在旧的招兵制度下,我们设想的情景是招兵官会同市政当局从大量候选者中选出少数精锐。而在新制度下,地方当局就是地主本人。于是,城市完全退出了招兵事务,因为从市议员以下的市民们都已经被国家安排了各种世袭的职责。城市能出的兵员是极少的。我们无法进行实际估算,因为人口和兵力都没有确切的参照点。暂且假设——只是举一个例子,为了说明问题而已——帝国总人口为9000万,不包括蛮族辅助部队在内的常备军为15万。按照服役期20年计算,每年大概需要常备军总数的十五分之一,也就是1万名新兵。但即便我们按2万或3万人计算,然后与今天(1900年)的德意志帝国作比较,后者人口为5400万,每年有25万名左右适役青年应征入伍,我们仍然会发现征兵条令对罗马人口的负担不会很大,哪怕我们把人口估计得低一些,兵力估计得高一些。

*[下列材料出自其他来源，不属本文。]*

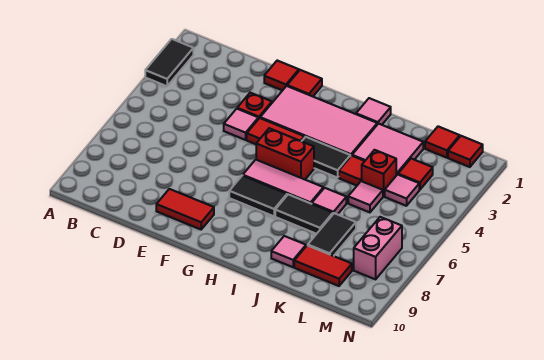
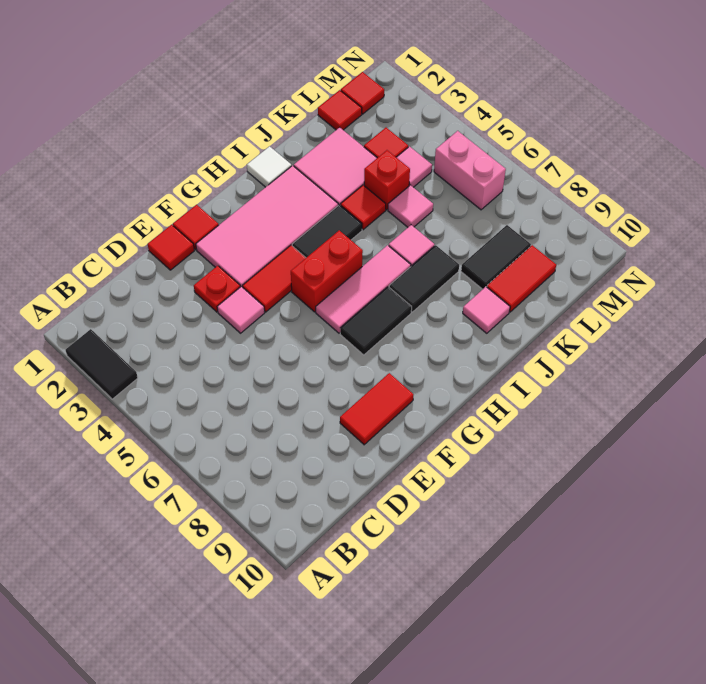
pink tile I1 level 1 -> white tile I1 level 1
black tile K7:K8 level 1 -> black tile K8:L8 level 1
pink brick M7:M8 level 1 -> pink brick M5:M6 level 1

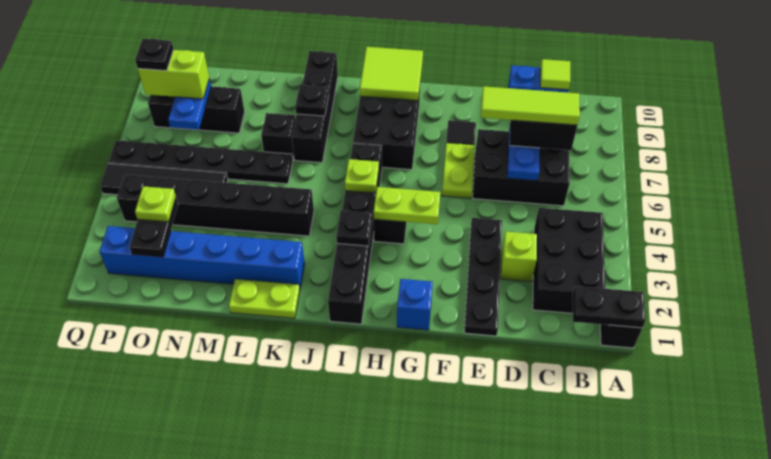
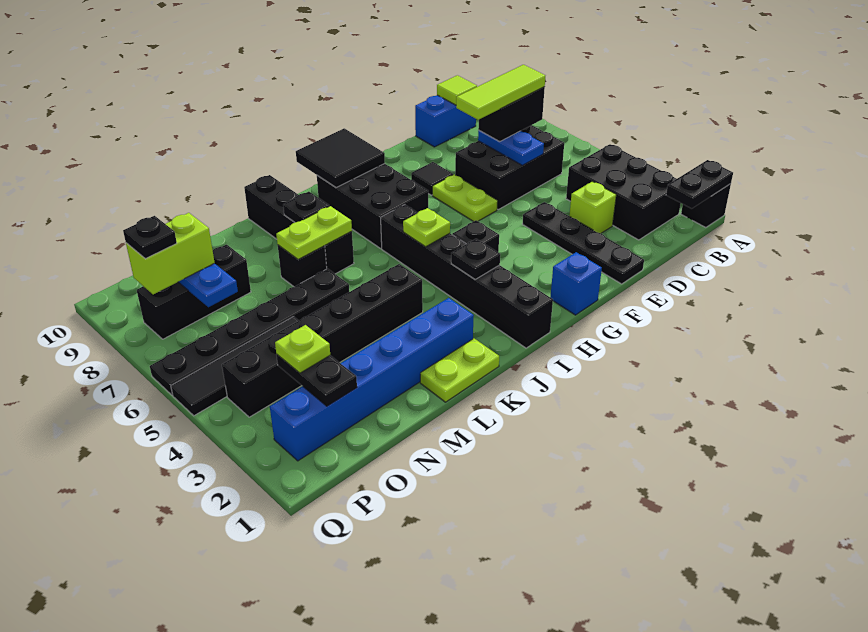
lime plate G4:H4 level 2 -> lime plate K7:L7 level 2
lime tile H9:I10 level 2 -> black tile H9:I10 level 2

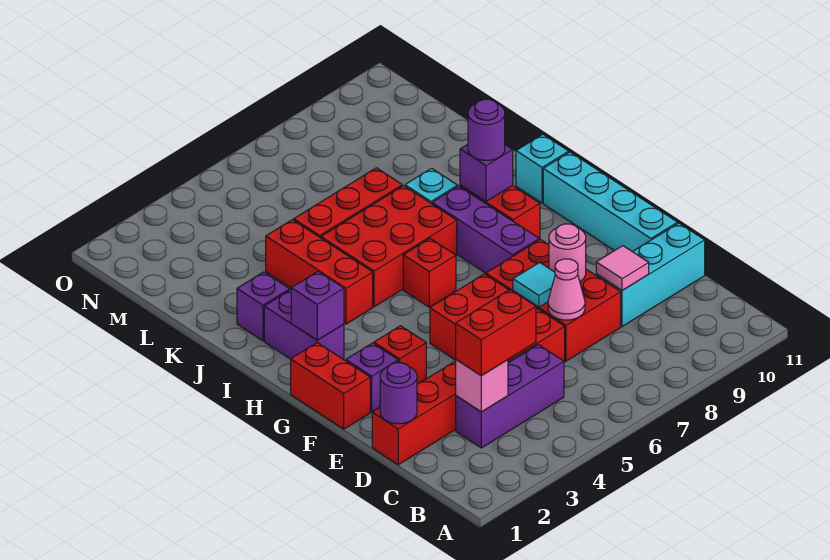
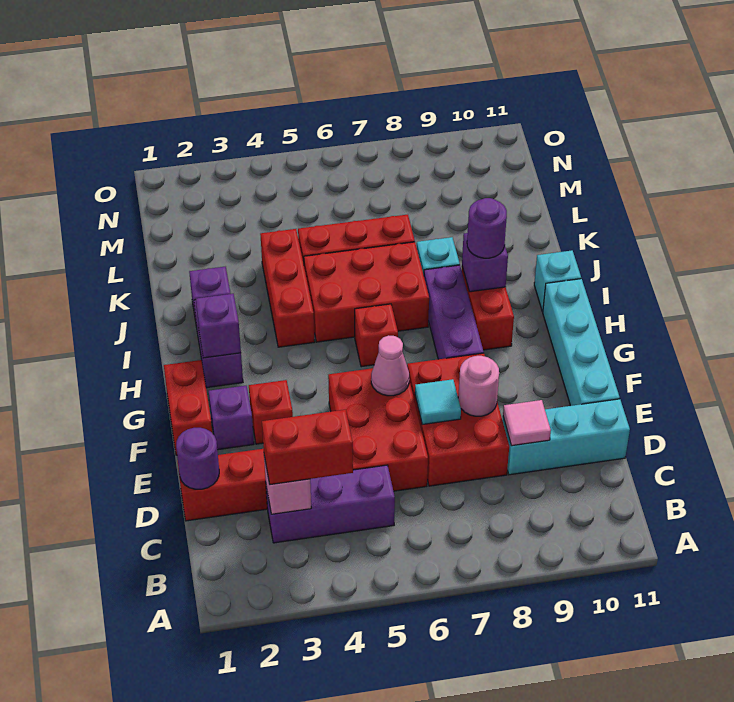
pink cone D7 level 2 -> pink cone F6 level 2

从30名或40名适役男子中抽一人从军的兵制自然会偏向志愿兵,而非征召兵。因此,我们完全可以赞同蒙森的看法:“如果早在戴克里先之前,志愿兵就已经为军队提供了稳定的新鲜血液,那么后来就更是如此了。”收录于《狄奥多西法典》的帝国公告(第7卷,第13款,“征兵”;第20款,“退伍军人”;第22款,“军人随从与退伍军人子弟”)有许多地方不能给出透彻的解读。但我们从中可以肯定一点:就实际而言,地主招兵同样主要是志愿兵性质。退伍军人的儿子被认为有世代从军的义务,而且当局会通过税收优惠来吸引人参军,优惠会惠及参军者的父母和妻子。如果每年新兵需求都一样多,大概就不会有困难,但蒙受惨重损失或遇到危急时刻时,新兵需求自然就很不稳定、断断续续。在这种情况下,尽管男丁总数是充足的,志愿兵也很可能会出现缺口。因此,就像18世纪那样,招兵或多或少演变成了抓壮丁,于是那些被选中又不想入伍的人就会自残。

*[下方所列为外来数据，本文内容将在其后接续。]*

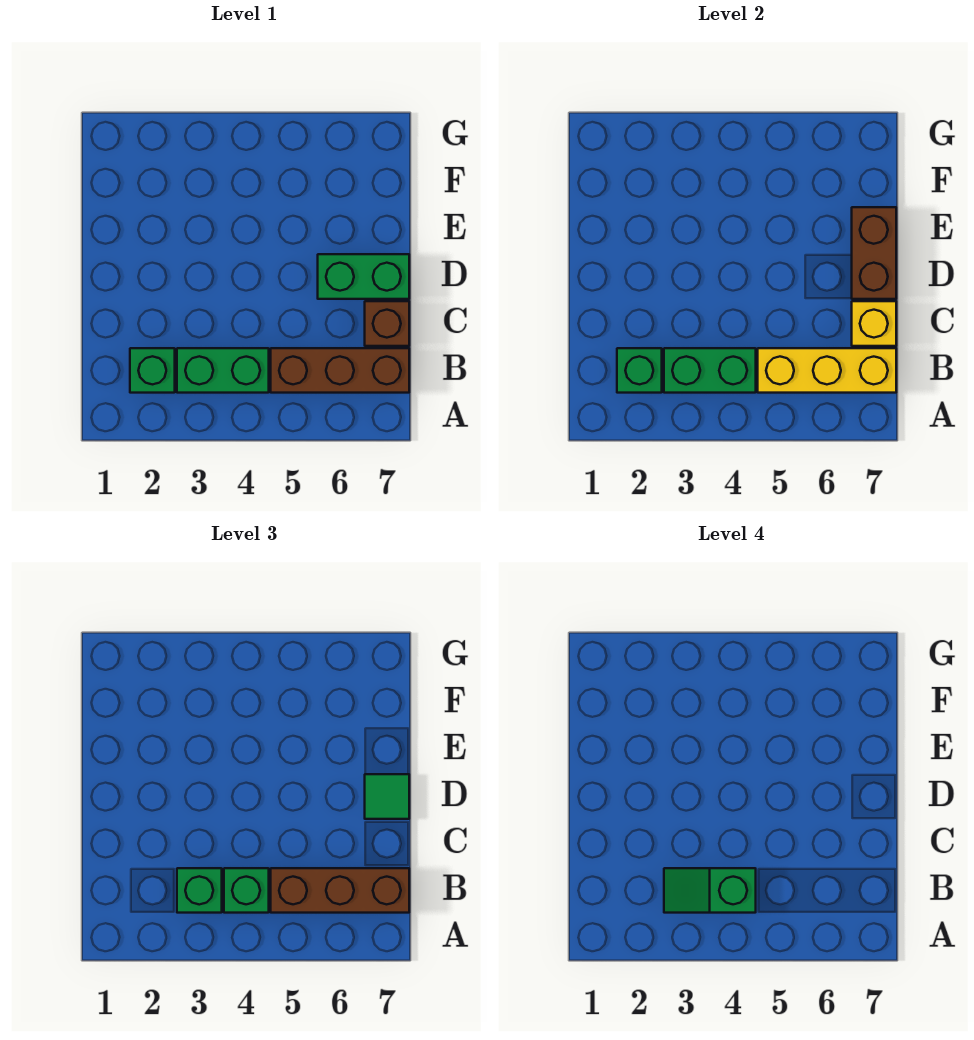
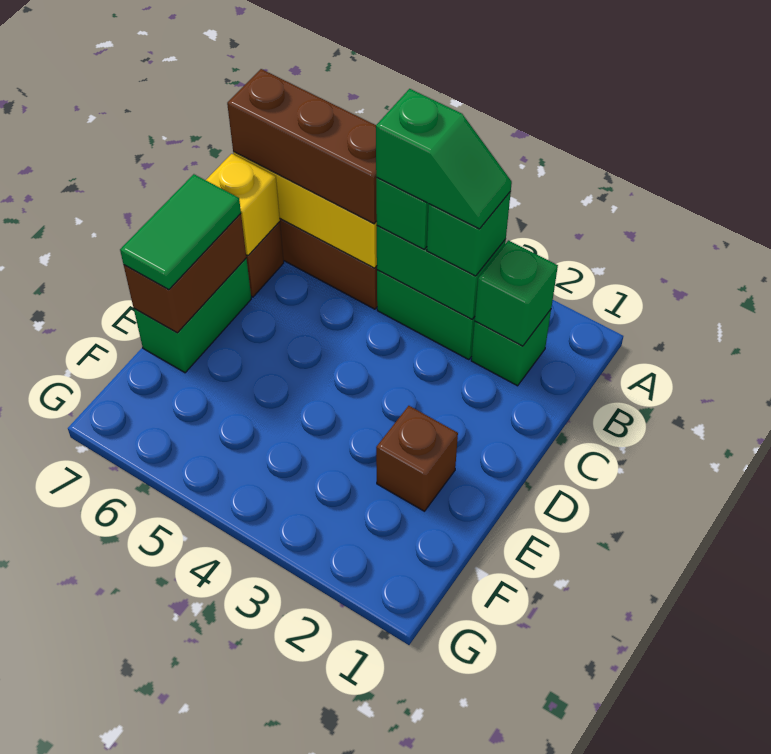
green brick D6:D7 level 1 -> green brick D7:E7 level 1
green tile D7 level 3 -> green tile D7:E7 level 3
none -> brown brick E2 level 1

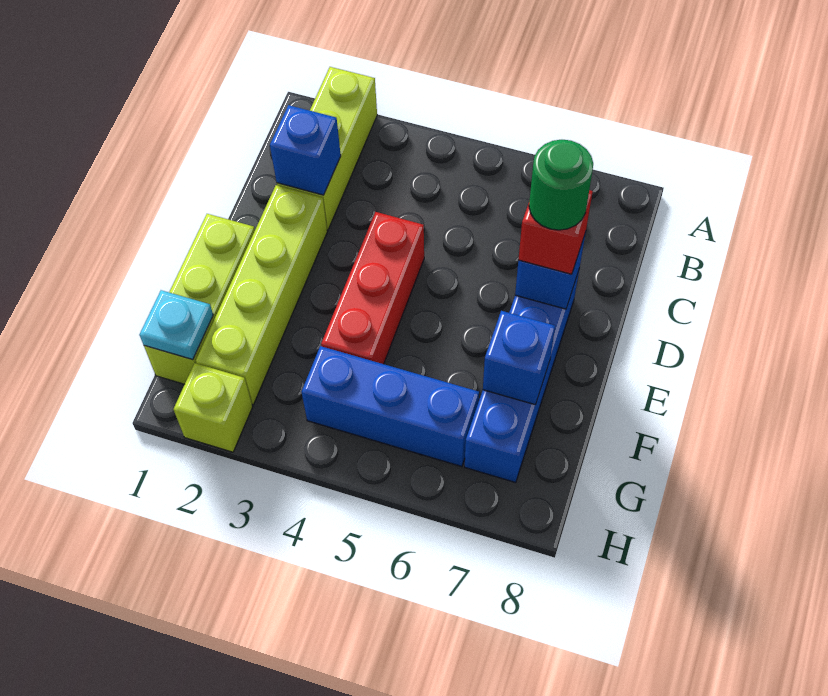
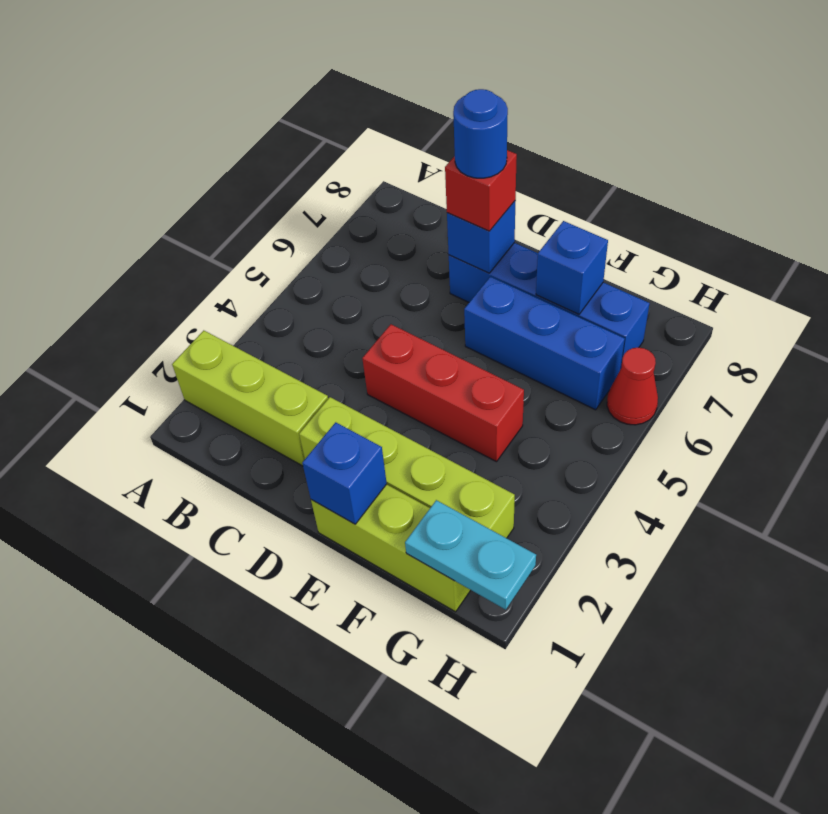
blue brick C2 level 2 -> blue brick E1 level 2
green round brick D7 level 4 -> blue round brick D7 level 4
cyan plate G1 level 2 -> cyan plate G1:H1 level 2
blue brick G4:G6 level 1 -> blue brick E6:G6 level 1
lime brick H2 level 1 -> none
none -> red cone H6 level 1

但总体来说,我们可以坚持志愿兵为主体的观点。从军事角度来看,确认这一事实是有必要的,否则我们就不能理解罗马人组成的部队为什么依然一事无成。征召兵或壮丁只有在军纪严格、骨干有力的单位中才有战斗力。这时的罗马军团显然已经不行了。只有自愿参军、斗志昂扬、具备应对军旅生</a>活的野兽本能的人才能组成堪用之军。因此,为了适应这种情况,入伍者其实就是志愿兵,但以向地主摊派兵额的形式被保留了下来,这既是为了简化流程,也是为了节约国用。这种做法还将提供兵员的义务转化成了纳金代役。代役是经常发生的事,有时是当局允许,有时是直接下令纳金。406年,面对危急的形势,国家直接张榜招兵,一开始开出的奖金是3枚索利达金币,后来涨到了10枚。国家甚至许诺解放愿意参军的奴隶,而且奴隶能多领到2枚索利达金币作为旅费(pulveraticum:尘金)。地主为一名兵额要提供25枚索利达金币作为代役金,有时是30枚,几名地主可以分担一名兵额的费用。